As I mentioned the other day, reporters are both repulsed by and attracted to negative campaigning, and I think that probably goes for most of us as well. On one hand, we want to say, "Tut, tut, you shouldn't be doing that." On the other hand, not only can't we look away, but we desperately want our own favored candidate to go negative, so we can get the visceral satisfaction from watching our disfavored candidate get assaulted. It's analogous to the way we feel when watching a movie or reading a story: if the bad guy doesn't get killed in the end, we're left feeling unsatisfied.
But we also have a series of campaign conventions regarding what kind of behavior is acceptable that have little or nothing to justify them. One that has always mystified me is the idea that it's impolite to mention your opponent by name. Instead, you're supposed to say "my opponent" and speak of "the other party," as if to make clear whom you're talking about is somehow rude. This is supposed to be doubly true for the president, for whom it is perfectly acceptable to criticize the guy running to take his job, but unseemly to do so by saying the man's name. So today The New York Times dutifully rounds up a bunch of people expressing their displeasure that the word "Romney" has passed Barack Obama's lips in such a vulgar fashion:
But some veterans of past campaigns, particularly Republicans, questioned whether it would take some of the sheen off Mr. Obama's stature as president. Rather than appearing above the fray, Mr. Obama may look like just another officeseeker.

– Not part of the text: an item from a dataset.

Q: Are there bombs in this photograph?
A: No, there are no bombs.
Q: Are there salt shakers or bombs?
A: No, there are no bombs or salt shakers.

Sara Fagen, an adviser to President George W. Bush during his 2004 campaign against Senator John Kerry, and later the White House political director, said the campaign was conscious to avoid that. "He almost never mentioned him and certainly not this early," she said. "President Bush understood it diminished the office by going after his opponent directly."
That does not mean Mr. Bush's campaign went soft on Mr. Kerry. But the president largely left it to others to be so direct until summer. Vice President Dick Cheney opened the debate with a sharp speech criticizing Mr. Kerry in March 2004 at the same time the campaign began airing its first negative advertisements. When Mr. Bush criticized Mr. Kerry, he generally used phrases like "my opponent." Only in July did he start naming him regularly.
That was the case for previous presidents like Ronald Reagan in 1984 and Bill Clinton in 1996.
Oh please. Here's the thing: this is a democracy. If the president wants a second term, he has to campaign for it. And the idea that the "stature" of his office is intact if he says "My opponent is wrong," but terribly damaged if he says, "Governor Romney is wrong" is just ridiculous. Nobody ever explains why one is supposed to be preferable to the other, and there is not a shred of evidence that voters react negatively to the president using his opponent's name. No one out there in the country thinks it's weird or beneath the office. The only people who ever say that are people from the other party pretending to disapprove. Voters may be stupid, but they aren't that stupid.